By then, HIV researchers had turned to a different idea for a vaccine. They inserted segments of HIV genes into the DNA of partially disabled non-HIV viruses. The resulting viruses could deliver the HIV genes into cells without causing a lethal infection. Infected cells would produce and display HIV proteins, however—thereby energizing the immune system's T cells to attack those proteins wherever they might appear.
Merck, along with the federally funded HIV Vaccine Trials Network (HVTN), initiated a phase II clinical proof-of-concept trial in late 2004 to quickly study the effectiveness of its adenovirus-based vaccine containing three HIV genes. In September a peek at the data revealed that participants injected with the vaccine had contracted HIV no less often than had those receiving a sham. Investigators halted the study, which had enrolled 3,000 people in the Americas and Australia, as well as a second trial begun in 2006 in South Africa. In the coming months, researchers hope to figure out why the vaccine failed and how to improve the remaining crop.
Next up for rapid testing is a broader-spectrum vaccine developed by the NIH's Vaccine Research Center (VRC). Sanofi-Aventis is conducting a phase III clinical trial in Thailand of its product, which combines a canarypox virus vaccine with VaxGen's gp120 vaccine. Results are due as early as 2008.
“The immune response and the safety so far have put these out there further than the other candidates we have,” says disease specialist Scott Hammer of Columbia University, part of the team designing the VRC vaccine trial.
Studies in monkeys seem to support the concept, says immunologist David Watkins of the University of Wisconsin–Madison. Watkins and his colleagues reported in 2006 that rhesus monkeys injected with four genes from the simian immunodeficiency virus—which causes an AIDS-like disease in monkeys and apes—were no less susceptible to infection by the identical strain of the simian virus than were unvaccinated monkeys, but they did maintain lower levels of virus in their blood for up to a year after infection. Another group reported that vaccinated monkeys were more likely to survive three years after infection than unvaccinated animals were. “That was pretty encouraging,” Watkins says. But he cautions against putting too much weight on the early results.

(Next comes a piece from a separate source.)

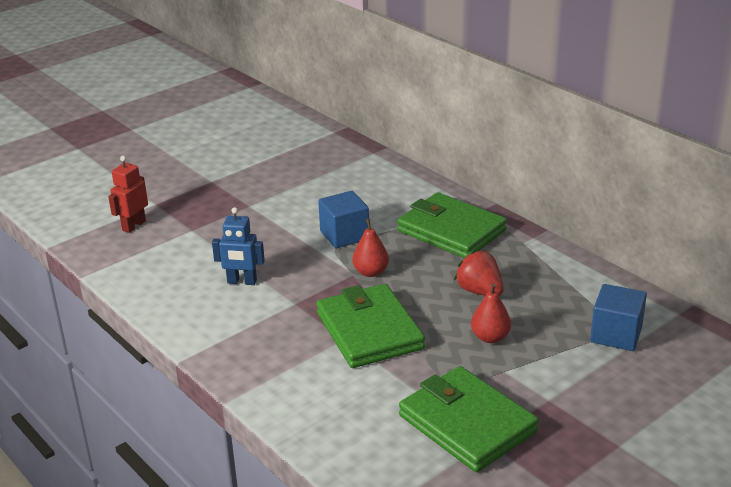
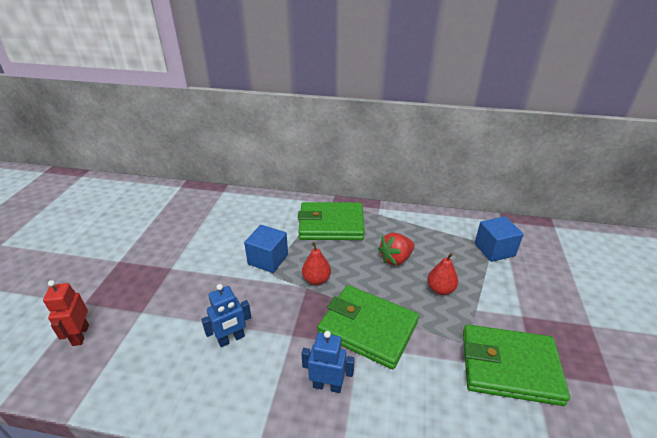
camera: 40 degrees left, 5 degrees up
red strawberry [454,250,504,296] -> red strawberry turned 45 degrees counterclockwise [378,233,414,266]
none -> blue robot [301,331,355,393]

The ability of HIV to mutate rapidly remains one of the biggest obstacles to a successful vaccine. Its genetic material is prone to errors during duplication and replicating HIV molecules frequently exchange pieces of genes. Because of this instability and the potentially rapid life cycle of the virus, the genetic sequences of HIV particles in a single person can be as diverse as those of all the influenza viruses in the world. A vaccine that produces an immune response against one HIV sequence may have no effect on other strains.
To address this problem, the VRC vaccine contains three variants of the HIV envelope gene—the gene that most readily mutates to resist treatment. The HVTN began a second trial of Merck's vaccine last February in South Africa, where the circulating virus differs from the one on which the vaccine is based.
T cell–stimulating vaccines may help destroy cells infected with HIV, preventing them from reproducing. But experts say they probably would not trigger the immune system to make antibodies and would therefore be only partially effective. “You’re trying to control replication, not prevent infection,” Watkins says. “Although, who knows? Maybe a T cell vaccine could do that.”
Merck and the HVTN called their test “STEP,” because a successful T cell vaccine would be only a step toward full protection—but it could be a highly significant one. The IAVI estimates that even a 30 percent effective vaccine given to just 20 percent of those at risk would avert 5.5 million infections worldwide between 2015 and 2030—or 11 percent of all estimated new infections for that period. A 70 percent effective vaccine administered to twice as many patients could avert 28 million infections.